Isn’t it strange how many put-downs we have for language? “Anybody can talk….O, they’re just words…..” A judgment we make because so much of the time we do make language cheap. And some talk is easy. “Quit riding your bicycle across my lawn.” “How about throwing the paper on the driveway instead of the wet grass?” “You said you’d iron my shirt.” But what’s hard is talk with deep meaning. Feel things enough, and it’s harder to find just the right word. You are counseling a young woman in desperate trouble, and both of you begin to lose your voices.

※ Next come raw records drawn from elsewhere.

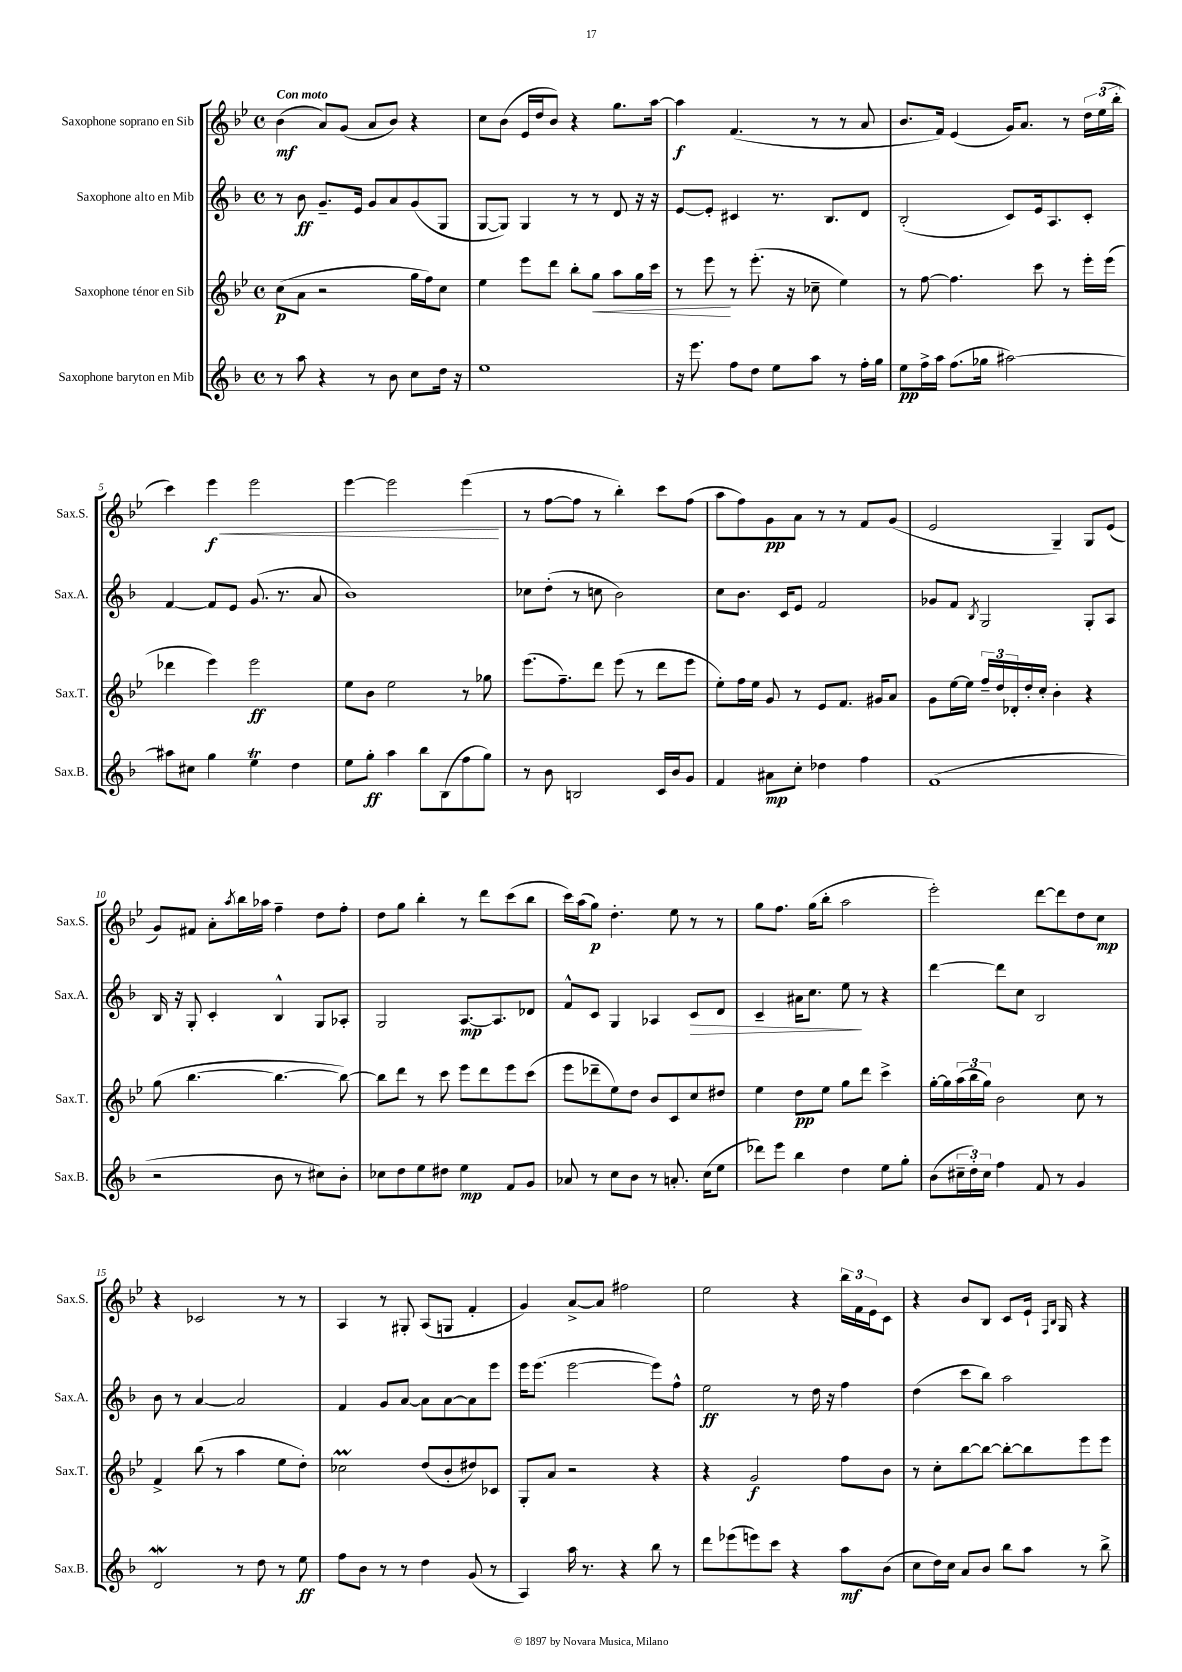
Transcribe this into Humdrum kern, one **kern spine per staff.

**kern	**kern	**kern	**kern
*staff4	*staff3	*staff2	*staff1
*clefG2	*clefG2	*clefG2	*clefG2
*k[b-]	*k[b-e-]	*k[b-]	*k[b-e-]
*M4/4	*M4/4	*M4/4	*M4/4
*met(c)	*met(c)	*met(c)	*met(c)
8r	(8cc	8r	(4b-
8aa	8a	8b-	.
4r	2r	8.g~	8a)
.	.	.	(8g
.	.	16e	.
8r	.	8g	8a
8b-	.	8a	8b-)
8cc	16gg	(8g	4r
.	16ff)	.	.
16dd	8cc	8G	.
16r	.	.	.
=	=	=	=
1ee	4ee-	[8G	8cc
.	.	8G])	(8b-
.	8eee-	4G	16e-
.	.	.	16dd
.	8ddd	.	8b-)
.	8bb-'	8r	4r
.	8gg	8r	.
.	8aa	8d	8.gg
.	16gg	16r	.
.	16ccc	16r	[16aa
=	=	=	=
16r	8r	[8e	4aa]
8.eee	.	.	.
.	8eee-	8e']	.
8ff	8r	4c#	(4.f
8dd	(8.eee-'	.	.
8ee	.	8.r	.
.	16r	.	.
8aa	8cc-~	.	8r
.	.	8.B-	.
8r	4ee-)	.	8r
16ff'	.	8d	8a
16gg	.	.	.
=	=	=	=
8ee	8r	(2B-'	8.b-
16ff^	[8ff	.	.
16aa	.	.	16f)
(8.ff	4.ff]	.	(4e-
16gg-	.	.	.
[2aa#)	.	8c)	16g)
.	.	.	8.a
.	8ccc	16e	.
.	.	8.A	.
.	8r	.	8r
.	16eee-'	8c'	24dd
.	.	.	(24ee-
.	(16eee-	.	.
.	.	.	24bb-'
=	=	=	=
8aa#]	4ddd-	[4f	4ccc)
8cc#	.	.	.
4gg	4eee-)	8f]	4eee-
.	.	8e	.
4ee	2eee-	(8.g	2eee-
.	.	8.r	.
4dd	.	.	.
.	.	8a	.
=	=	=	=
8ee	8ee-	1b-)	[4eee-
8gg'	8b-	.	.
4aa	2ee-	.	2eee-]
8bb-	.	.	.
(8B-	.	.	.
8ff	8r	.	(4eee-
8gg)	8gg-	.	.
=	=	=	=
8r	(8.eee-	8cc-	8r
8b-	.	(8dd'	[8ff
.	8.ff~)	.	.
2B	.	8r	8ff]
.	8ddd	8cc	8r
.	(8eee-	2b-)	4bb-')
.	8r	.	.
16c	8ddd	.	8ccc
16b-	.	.	.
8g	8eee-	.	(8ff
=	=	=	=
4f	8ee-')	8cc	8aa
.	16ff	8.b-	8ff)
.	16ee-	.	.
8a#	8g	.	8g
.	.	16c	.
8cc'	8r	8e	8a
4dd-	8e-	2f	8r
.	8.f	.	8r
4ff	.	.	8f
.	16g#	.	.
.	8a	.	(8g
=	=	=	=
(1f	8g	8g-	2e-
.	[16ee-	8f	.
.	16ee-]	.	.
.	.	8qB-	.
.	24ff~	2G	.
.	24dd	.	.
.	24d-'	.	.
.	16dd'	.	.
.	16cc'	.	.
.	4b-'	.	4G~)
.	4r	8G'	8G
.	.	8A	(8e-
=	=	=	=
2r	(8gg	16B-	8g)
.	.	16r	.
.	[4.bb-	8G'	8f#
.	.	4c'	8a'
.	.	.	8qaa
.	.	.	16bb-
.	.	.	16aa-
8b-	4.bb-_	4B-^^	4ff~
8r	.	.	.
8cc#)	.	8G	8dd
8b-'	8bb-_)	8A-'	8ff'
=	=	=	=
8cc-	8bb-]	2G	8dd
8dd	8ddd	.	8gg
8ee	8r	.	4bb-'
8dd#	8ccc	.	.
4ee	8eee-	[8.A	8r
.	8ddd	.	8ddd
.	.	8.A]	.
8f	8eee-	.	(8ccc
8g	(8ccc	8d-	8bb-
=	=	=	=
8a-	8eee-	8f^^	16ccc)
.	.	.	(16aa
8r	8ddd-~	8c	8gg)
8cc	8ee-)	4G	4.dd'
8b-	8dd	.	.
8r	8b-	4A-	.
8.a'	8c	.	8ee-
.	8cc	8c	8r
(16cc	.	.	.
8ee	8dd#	8d	8r
=	=	=	=
8ddd-)	4ee-	4c~	8gg
8eee	.	.	8.ff
4bb-	8dd	16a#	.
.	.	8.cc	(16gg
.	8ee-	.	8bb-'
4dd	8gg	8ee	2aa
.	8ddd	8r	.
8ee	4ccc^	4r	.
8gg'	.	.	.
=	=	=	=
(8b-	[16gg'	[4ddd	2eee-')
.	16gg]	.	.
24cc#~	(24aa	.	.
24dd')	24bb-	.	.
24cc#	24gg)	.	.
4ff	2b-	8ddd]	.
.	.	8cc	.
8f	.	2B-	[8ddd
8r	.	.	8ddd]
4g	8cc	.	8dd
.	8r	.	8cc
=	=	=	=
2d	4f^	8b-	4r
.	.	8r	.
.	(8bb-	[4a	2c-
.	8r	.	.
8r	4aa	2a]	.
8dd	.	.	.
8r	8ee-	.	8r
8ee	8dd')	.	8r
=	=	=	=
8ff	2cc-	4f	4A
8b-	.	.	.
8r	.	8g	8r
8r	.	[8a	8G#'
4dd	(8dd	8a]	(8A
.	8b-'	[8a	8G
(8g	8dd#)	8a]	4f'
8r	8c-	8eee	.
=	=	=	=
4A)	8G'	16eee	4g)
.	.	(8.eee	.
.	8a	.	.
16aa	2r	[2eee	[8a^
8.r	.	.	.
.	.	.	8a]
4r	.	.	2ff#
8bb-	4r	8eee])	.
8r	.	8ff^^	.
=	=	=	=
8ddd	4r	2ee	2ee-
(8eee-	.	.	.
8eee)	2g	.	.
8ccc	.	.	.
4r	.	8r	4r
.	.	16dd	.
.	.	16r	.
8aa	8ff	4ff	24bb-
.	.	.	24f
.	.	.	24e-
(8b-	8b-	.	8c
=	=	=	=
8cc	8r	(4dd	4r
16dd)	8cc'	.	.
16cc	.	.	.
8a	[8bb-	8ccc	8b-
8b-	8bb-_	8bb-)	8B-
8bb-	8bb-'_	2aa	8c
8aa	8bb-]	.	16e-`
.	.	.	16qqF
.	.	.	16qqB-
.	.	.	16G
8r	8eee-	.	4r
8bb-^	8eee-	.	.
==	==	==	==
*-	*-	*-	*-
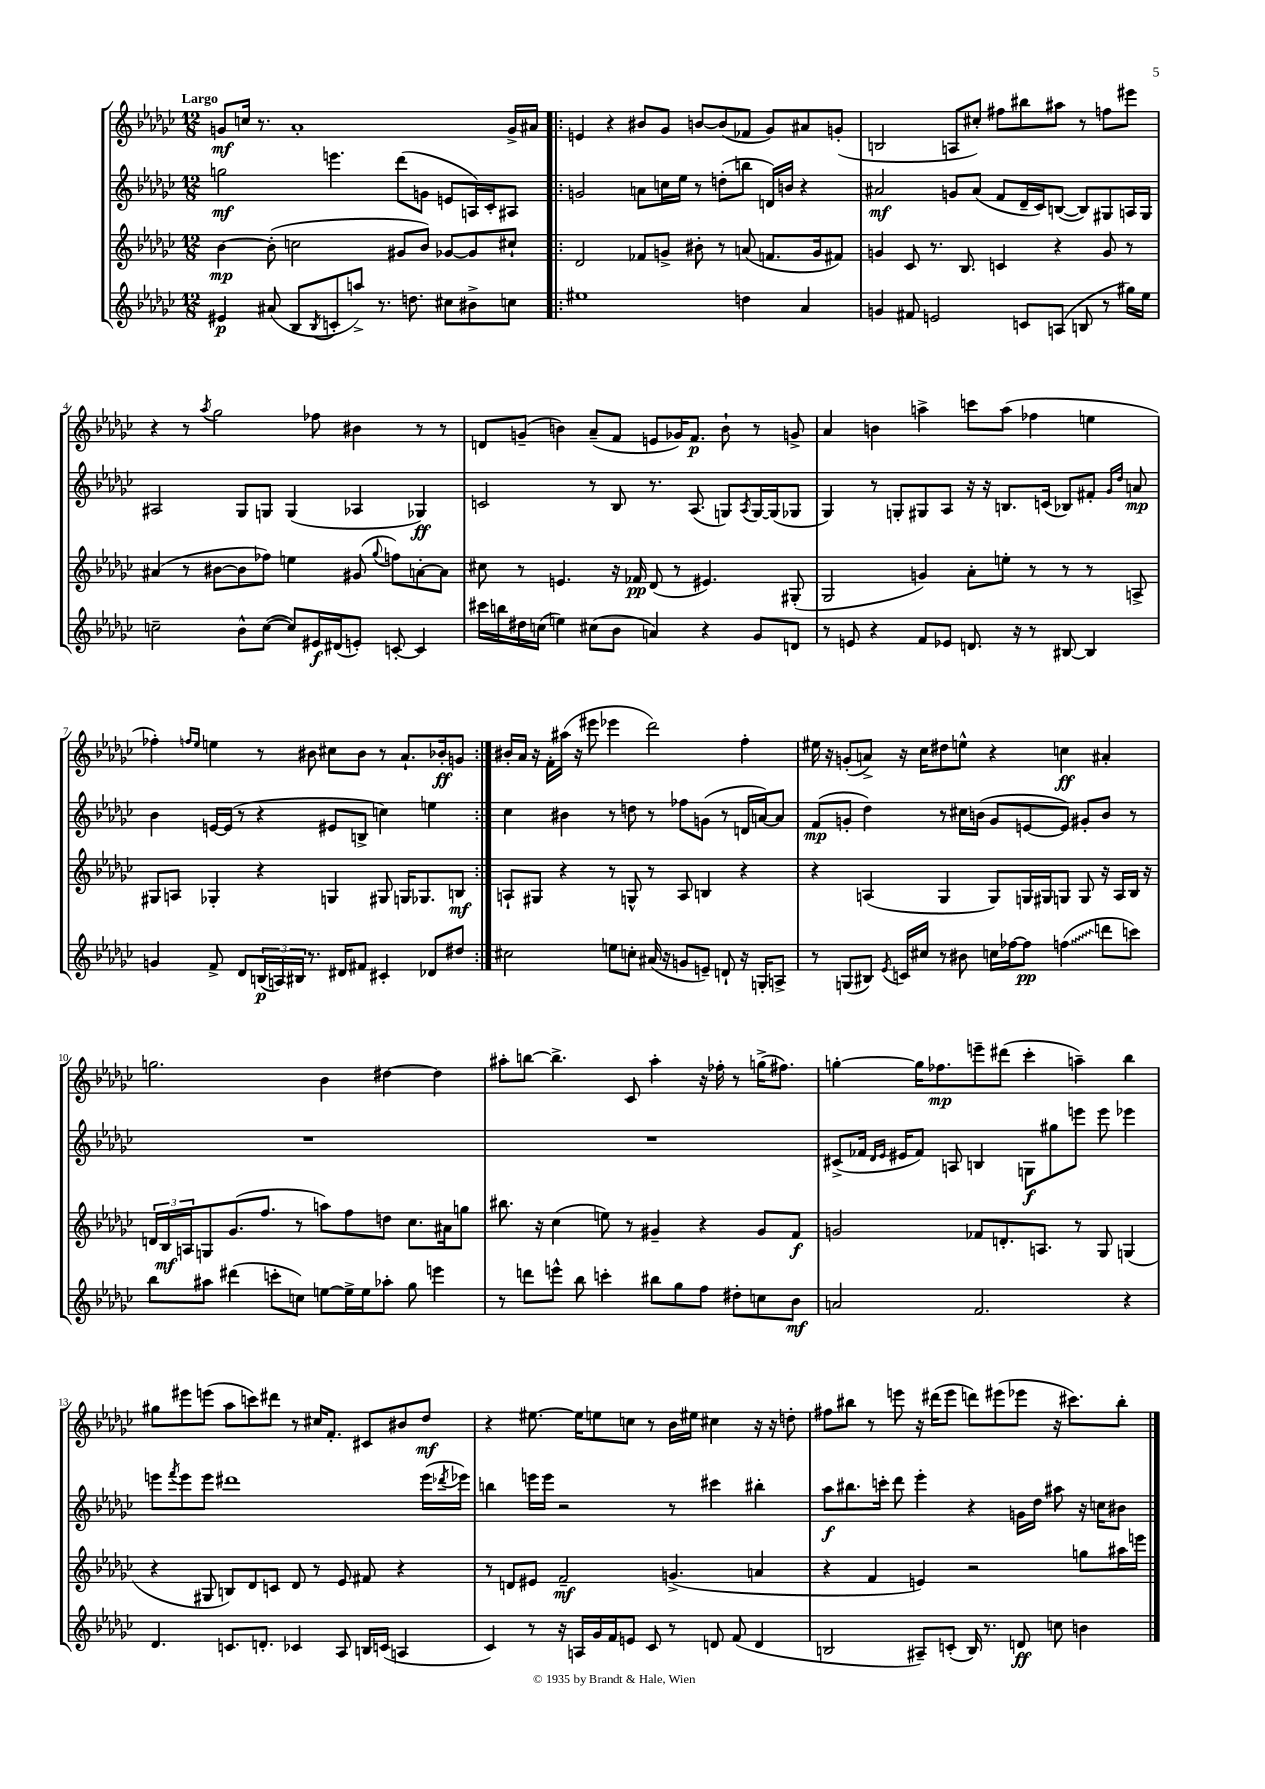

You shuffle your feet, move your hands helplessly. “Have you talked to your folks about this?” “No.” “Why not?” “I can’t…..I just can’t make the words come out.”
Why do we say talk is cheap, when it’s so hard, so profound, so difficult? “Hi, nice day! Think it’s gonna rain?” — that’s not hard. What’s hard is that day when I walked into the hospital room and a fine, decent man said, “Well, doc tells me it’s cancer of the pancreas, and there’s nothing he can do. I have a few weeks.” I’m a man of words. I live and die by the word. But I’ve never learned the perfect thing to say in that moment.”
I was with a family in the surgery waiting room, all of us pretending to care about our routine conversations, playing with a child who is blissfully ignorant of our deep worries. But we’re all really watching for the brain surgeon to appear with his report on the tumor. We know the word we hope for: the single word that will fill us with hope and joy. Just one word: benign. What pleasant synonyms go with that word: good, kindly, healthy. Then he’s there — the man who wears the green gown. He calls us around, starts to talk. None of us a day later could have agreed on exactly what he said first, but none of us will ever forget one word in the midst of many: malignant. It weighed a ton! It changed lives in an instant. The power of a word!
.Perhaps we begin to understand the passion of James in that famous middle section of his letter. The word that can start a quarrel, destroy a love, break up a home, begin a war…..the word that can save someone from despair, arouse a sleepy nation against prejudice and injustice, start feet marching on the way to peace and brotherhood…..the word that breaks the silence of somebody’s lonely world. Someone said to me: “You people talk so much in church. You think you’re going to change anything by talking? It won’t work. You have those conferences, you preach all those sermons….talk, talk, talk. It never amounts to anything.”
Well, not quite true. A card came to the house the other day, from a woman who wrote that some words spoken in a sermon had changed her husband’s life for the better….and therefore, hers. And somewhere, someone could be waiting for one of you to speak a word of comfort, forgiveness, reconciliation. Do you plan to do it?
The tongue, we know, is an instrument that can only play the music the mind
makes. Help us, Lord, to speak words that sing and heal and bless, this day and every day.